# When do you get matching certificate



## sweets x (Jul 28, 2008)

Hi.
Am getting grief at work again, knew it had been quiet for a bit so should of expected it.
When do you get the adoption certificate, at matching panel or after ratification??
I will be claiming SAP and my employer says that its paid 28 days after i give them the adoption certificate.
However, matching panel is 19th july with intros the week after so its not possible to give a months notice.
Just knew this would happen, getting fedup of work now and just feel like not going back in. They are being funny with me as they know i'm leaving. 
Any advice would be great
Thanks
Sweets x x


----------



## libby29 (Dec 27, 2008)

I'm not sure that you actually have to give a months notice. I could be wrong but i think it says on .gov website that you must give no less than 1 week and you can take leave from matching panel date. So if at matching panel they say yes then sw can give you paper work to start the ball rolling ( i think). Sure someone will be along shortly who knows for definate. Have a look on .gov site though as its brill. Good luck x


----------



## libby29 (Dec 27, 2008)

Just had a look for you and it says.......You need to tell your employer that you want to take Statutory Adoption Leave within seven days of being told that you have been matched with a child for adoption. If it is not possible to tell your employer within seven days, you must tell them as soon as possible. It then goes on to say that if you want to change the start date of your adoption leave thats when you need to give 28 days notice. Oh and it says you will need a matching certificate. Hope that helps. x


----------



## Boggy (Dec 13, 2006)

We got the matching certificate at the panel, I left work the day before panel for 2 weeks annual leave before intros.

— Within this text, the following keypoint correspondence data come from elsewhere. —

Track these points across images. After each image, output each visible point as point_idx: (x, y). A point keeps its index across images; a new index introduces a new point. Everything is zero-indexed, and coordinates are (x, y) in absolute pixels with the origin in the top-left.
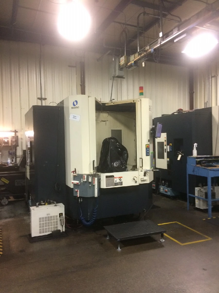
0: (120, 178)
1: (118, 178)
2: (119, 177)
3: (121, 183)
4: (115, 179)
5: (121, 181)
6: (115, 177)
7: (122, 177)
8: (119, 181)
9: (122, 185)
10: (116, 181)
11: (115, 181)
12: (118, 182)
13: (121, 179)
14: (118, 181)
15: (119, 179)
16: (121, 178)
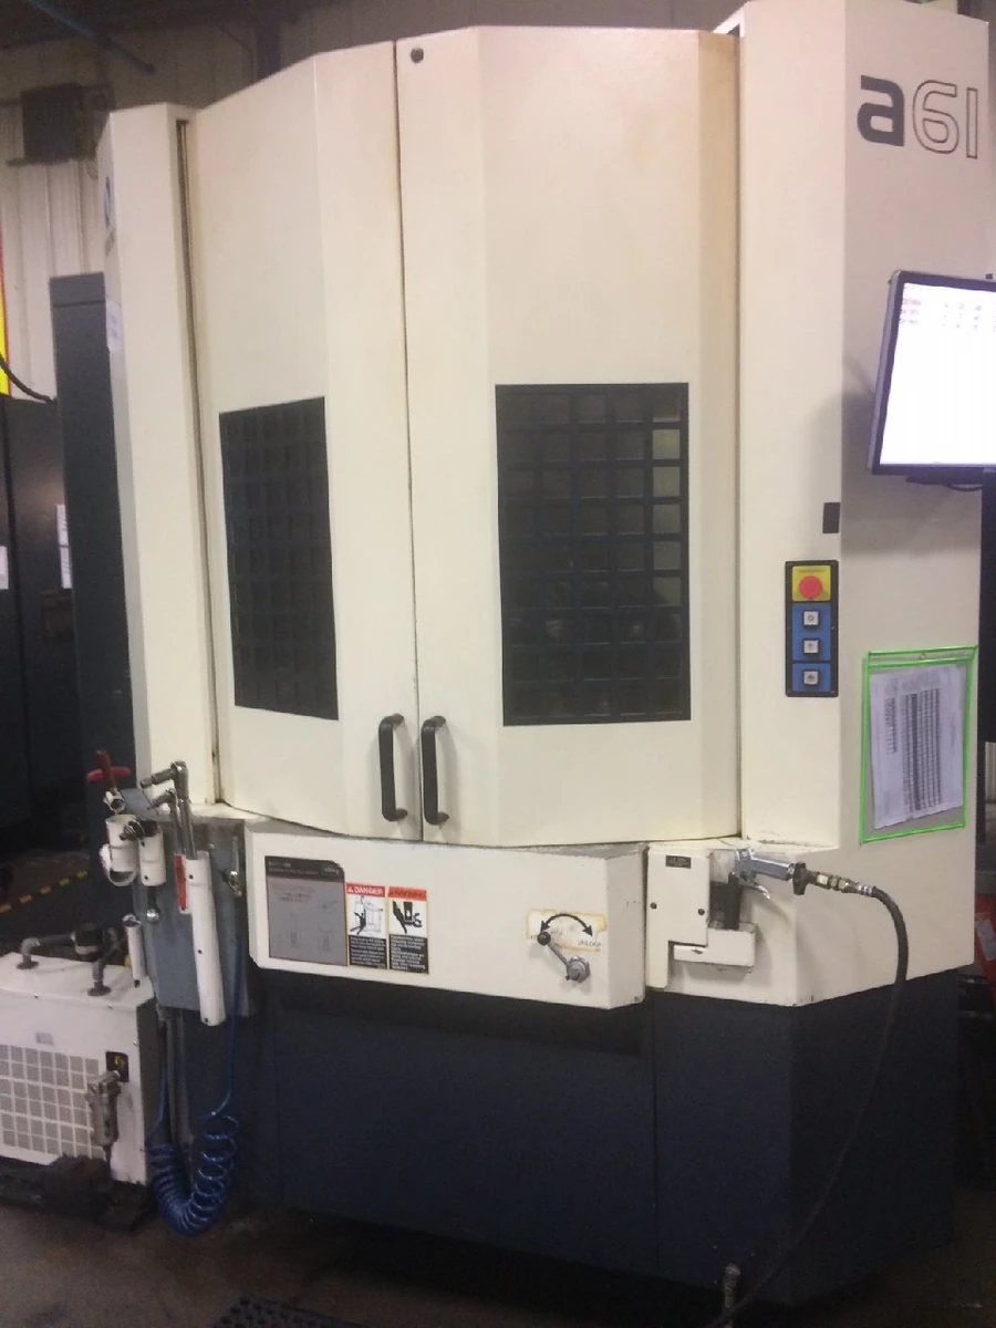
0: (405, 901)
1: (379, 891)
2: (395, 892)
3: (417, 954)
4: (354, 904)
5: (412, 931)
6: (348, 879)
7: (421, 895)
8: (397, 928)
9: (423, 967)
10: (363, 923)
11: (353, 922)
12: (383, 935)
13: (408, 906)
14: (383, 925)
15: (396, 911)
16: (418, 906)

You should get paid at the normal time i.e. if you get paid on the last day of the month then that would continue.  There shouldn't be a delay in getting it organised, and you can give as much or as little notice.  Ideally employers would get 28 days notices, but they rarely do so as long as you hand in your certificate within 7 days of receiving it you'll be fine.

Just make sure you get what you are entitled to!  You'll know the legislation better than they do.  Directgov is very useful.  

Bx


----------



## Miny Moo (Jan 13, 2011)

We got our Matching Certificate with our ratification letter, my employers were very good and made all arrangements with out it and I just gave it in when I had it, word of warning they managed to lose it, luckily we had been sent 2, so I took it in and made them photocopy it and give it back to me, not that we have needed it for anything else.


----------



## sweets x (Jul 28, 2008)

Thanks for your replies. Have been on .gov and told him wat you have said. He just twists what I say and then I get all jumbled. If needs be I'll just take a few weeks unpaid and will get two weeks extra adoption leave than planned with it starting later. 
Feeling totally stressed about it all now, should be looking forward to being a mummy not getting stressed like this. 
Sweets xx


----------



## Old Timer (Jan 23, 2005)

Hi Sweets

Put in writing to him, cc HR if you have one, saying that based on the expected outcome at MP on (date) you will be taking adoption leave from (date).  If you have any annual holiday to use I would recommend using some at least before intros and then taking the rest for intros.  SAP has to start by the time the children move in with you.

We didn't get our certificate until the day intros started and I left work 5 hours before we had a call to say it had been ratified!

Good luck
OT x


----------



## willswendy (Aug 17, 2004)

We got our certificates a week after the panel, after what they call the rubber stamp

Best wishes   

Wendy xxx


----------



## sweets x (Jul 28, 2008)

Think its all sorted now. The LA we are adopting from are writing me a letter. This will count as proof. 
Just can't wait to leave now


----------



## Old Timer (Jan 23, 2005)

Glad you have it sorted, the last thing you want is your employer spoiling the run up to meeting your children.  
OT x


----------